*** Opening Recorded information ***
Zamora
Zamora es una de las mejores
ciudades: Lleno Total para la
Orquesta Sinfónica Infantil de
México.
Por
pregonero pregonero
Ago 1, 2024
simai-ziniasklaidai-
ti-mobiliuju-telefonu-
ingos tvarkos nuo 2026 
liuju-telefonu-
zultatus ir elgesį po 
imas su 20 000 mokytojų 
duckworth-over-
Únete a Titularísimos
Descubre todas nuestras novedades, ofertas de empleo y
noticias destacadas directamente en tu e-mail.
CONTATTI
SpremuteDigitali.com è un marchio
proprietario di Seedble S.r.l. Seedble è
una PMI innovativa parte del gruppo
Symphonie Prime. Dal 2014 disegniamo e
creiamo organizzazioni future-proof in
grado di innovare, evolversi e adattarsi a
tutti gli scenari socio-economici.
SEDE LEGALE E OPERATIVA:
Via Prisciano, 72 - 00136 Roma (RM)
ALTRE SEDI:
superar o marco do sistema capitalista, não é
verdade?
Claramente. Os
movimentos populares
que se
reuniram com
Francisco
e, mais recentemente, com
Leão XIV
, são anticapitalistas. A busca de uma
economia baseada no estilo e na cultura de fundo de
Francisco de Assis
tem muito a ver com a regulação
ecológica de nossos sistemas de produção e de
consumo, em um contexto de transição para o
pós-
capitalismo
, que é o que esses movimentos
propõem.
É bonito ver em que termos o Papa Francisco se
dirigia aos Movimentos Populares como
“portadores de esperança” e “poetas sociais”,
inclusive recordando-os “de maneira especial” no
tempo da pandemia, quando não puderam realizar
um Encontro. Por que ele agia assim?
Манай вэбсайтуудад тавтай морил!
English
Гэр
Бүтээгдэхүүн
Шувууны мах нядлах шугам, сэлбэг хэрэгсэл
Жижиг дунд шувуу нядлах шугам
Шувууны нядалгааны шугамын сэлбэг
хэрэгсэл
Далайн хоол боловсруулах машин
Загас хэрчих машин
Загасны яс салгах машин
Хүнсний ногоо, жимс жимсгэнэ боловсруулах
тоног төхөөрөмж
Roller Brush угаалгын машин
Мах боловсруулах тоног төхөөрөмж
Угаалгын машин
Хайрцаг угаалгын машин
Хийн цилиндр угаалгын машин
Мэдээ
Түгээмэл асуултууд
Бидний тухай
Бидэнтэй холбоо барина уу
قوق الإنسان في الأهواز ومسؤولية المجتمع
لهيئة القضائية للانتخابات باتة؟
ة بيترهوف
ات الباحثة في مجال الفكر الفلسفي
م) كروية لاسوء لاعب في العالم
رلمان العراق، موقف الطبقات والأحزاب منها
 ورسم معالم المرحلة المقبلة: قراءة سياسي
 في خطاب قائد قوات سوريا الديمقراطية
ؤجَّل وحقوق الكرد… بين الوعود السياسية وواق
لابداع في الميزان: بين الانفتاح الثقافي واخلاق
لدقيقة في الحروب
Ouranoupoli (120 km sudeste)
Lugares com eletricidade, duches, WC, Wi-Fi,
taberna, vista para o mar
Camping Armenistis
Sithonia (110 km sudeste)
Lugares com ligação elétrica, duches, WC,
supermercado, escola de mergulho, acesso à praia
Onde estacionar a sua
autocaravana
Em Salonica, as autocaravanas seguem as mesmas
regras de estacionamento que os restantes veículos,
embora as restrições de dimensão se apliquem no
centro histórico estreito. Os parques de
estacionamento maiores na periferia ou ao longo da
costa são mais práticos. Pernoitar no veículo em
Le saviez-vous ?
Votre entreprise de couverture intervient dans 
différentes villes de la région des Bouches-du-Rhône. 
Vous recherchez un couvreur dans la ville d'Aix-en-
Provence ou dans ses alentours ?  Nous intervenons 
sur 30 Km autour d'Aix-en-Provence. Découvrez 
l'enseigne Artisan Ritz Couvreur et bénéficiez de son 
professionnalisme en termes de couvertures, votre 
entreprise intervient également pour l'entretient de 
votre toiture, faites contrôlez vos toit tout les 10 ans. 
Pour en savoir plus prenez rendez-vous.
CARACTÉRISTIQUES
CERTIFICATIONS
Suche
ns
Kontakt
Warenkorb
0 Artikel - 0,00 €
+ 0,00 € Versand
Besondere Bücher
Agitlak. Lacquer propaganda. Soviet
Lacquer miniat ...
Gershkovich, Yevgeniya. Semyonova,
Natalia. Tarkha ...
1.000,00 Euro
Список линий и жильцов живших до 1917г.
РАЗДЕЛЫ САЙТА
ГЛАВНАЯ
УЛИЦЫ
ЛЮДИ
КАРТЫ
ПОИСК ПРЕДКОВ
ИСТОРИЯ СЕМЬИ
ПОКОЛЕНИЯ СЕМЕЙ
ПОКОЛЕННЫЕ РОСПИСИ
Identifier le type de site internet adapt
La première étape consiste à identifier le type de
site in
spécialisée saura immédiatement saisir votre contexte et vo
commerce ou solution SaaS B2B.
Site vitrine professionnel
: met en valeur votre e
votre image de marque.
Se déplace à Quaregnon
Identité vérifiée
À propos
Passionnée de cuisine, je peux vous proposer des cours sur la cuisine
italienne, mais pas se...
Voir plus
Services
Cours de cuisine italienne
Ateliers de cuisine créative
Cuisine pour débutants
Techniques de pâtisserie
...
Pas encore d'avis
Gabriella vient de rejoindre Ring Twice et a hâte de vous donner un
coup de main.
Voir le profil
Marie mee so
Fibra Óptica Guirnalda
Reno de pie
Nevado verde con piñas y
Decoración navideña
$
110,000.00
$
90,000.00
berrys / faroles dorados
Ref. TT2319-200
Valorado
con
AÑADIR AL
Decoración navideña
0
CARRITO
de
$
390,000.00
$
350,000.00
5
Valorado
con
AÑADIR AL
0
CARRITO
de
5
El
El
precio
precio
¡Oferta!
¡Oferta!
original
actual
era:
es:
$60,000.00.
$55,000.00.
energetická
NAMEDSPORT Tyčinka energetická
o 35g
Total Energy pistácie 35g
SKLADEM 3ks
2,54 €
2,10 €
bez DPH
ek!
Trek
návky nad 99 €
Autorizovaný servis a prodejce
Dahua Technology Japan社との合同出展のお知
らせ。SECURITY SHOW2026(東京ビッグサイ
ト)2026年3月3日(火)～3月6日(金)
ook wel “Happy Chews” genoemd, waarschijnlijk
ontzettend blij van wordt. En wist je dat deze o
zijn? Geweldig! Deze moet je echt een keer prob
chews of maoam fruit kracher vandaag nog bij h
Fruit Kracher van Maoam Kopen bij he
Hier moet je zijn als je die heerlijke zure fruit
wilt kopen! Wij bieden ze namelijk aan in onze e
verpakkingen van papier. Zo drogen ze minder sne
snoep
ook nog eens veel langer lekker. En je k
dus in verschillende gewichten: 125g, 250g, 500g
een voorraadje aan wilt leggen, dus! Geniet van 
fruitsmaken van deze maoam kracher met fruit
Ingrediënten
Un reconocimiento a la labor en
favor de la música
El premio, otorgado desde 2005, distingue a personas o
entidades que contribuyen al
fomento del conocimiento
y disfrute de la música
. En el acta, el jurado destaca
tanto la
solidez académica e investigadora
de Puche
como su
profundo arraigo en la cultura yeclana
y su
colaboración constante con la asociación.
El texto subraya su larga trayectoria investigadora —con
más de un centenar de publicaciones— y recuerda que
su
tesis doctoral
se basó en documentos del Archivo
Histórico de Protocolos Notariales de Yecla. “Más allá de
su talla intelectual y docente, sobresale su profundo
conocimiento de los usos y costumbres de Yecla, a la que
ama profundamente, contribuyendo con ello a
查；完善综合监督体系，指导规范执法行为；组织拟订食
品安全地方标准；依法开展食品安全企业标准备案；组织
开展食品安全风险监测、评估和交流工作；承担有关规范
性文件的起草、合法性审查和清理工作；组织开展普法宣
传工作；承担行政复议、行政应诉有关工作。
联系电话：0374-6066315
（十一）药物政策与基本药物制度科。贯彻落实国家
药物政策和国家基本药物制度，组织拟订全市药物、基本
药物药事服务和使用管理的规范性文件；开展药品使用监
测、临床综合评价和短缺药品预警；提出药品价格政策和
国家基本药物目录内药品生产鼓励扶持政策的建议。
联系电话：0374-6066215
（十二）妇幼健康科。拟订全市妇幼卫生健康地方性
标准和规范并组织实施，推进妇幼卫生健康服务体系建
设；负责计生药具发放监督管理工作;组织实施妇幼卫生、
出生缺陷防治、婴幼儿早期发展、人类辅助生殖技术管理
*** Closing Recorded information ***
◆ **What you will do**
Return, without any change, every line of the records from the first one up to and including the line that contains "reuniram com".

◆ **Answer to this problem**
Zamora
Zamora es una de las mejores
ciudades: Lleno Total para la
Orquesta Sinfónica Infantil de
México.
Por
pregonero pregonero
Ago 1, 2024
simai-ziniasklaidai-
ti-mobiliuju-telefonu-
ingos tvarkos nuo 2026 
liuju-telefonu-
zultatus ir elgesį po 
imas su 20 000 mokytojų 
duckworth-over-
Únete a Titularísimos
Descubre todas nuestras novedades, ofertas de empleo y
noticias destacadas directamente en tu e-mail.
CONTATTI
SpremuteDigitali.com è un marchio
proprietario di Seedble S.r.l. Seedble è
una PMI innovativa parte del gruppo
Symphonie Prime. Dal 2014 disegniamo e
creiamo organizzazioni future-proof in
grado di innovare, evolversi e adattarsi a
tutti gli scenari socio-economici.
SEDE LEGALE E OPERATIVA:
Via Prisciano, 72 - 00136 Roma (RM)
ALTRE SEDI:
superar o marco do sistema capitalista, não é
verdade?
Claramente. Os
movimentos populares
que se
reuniram com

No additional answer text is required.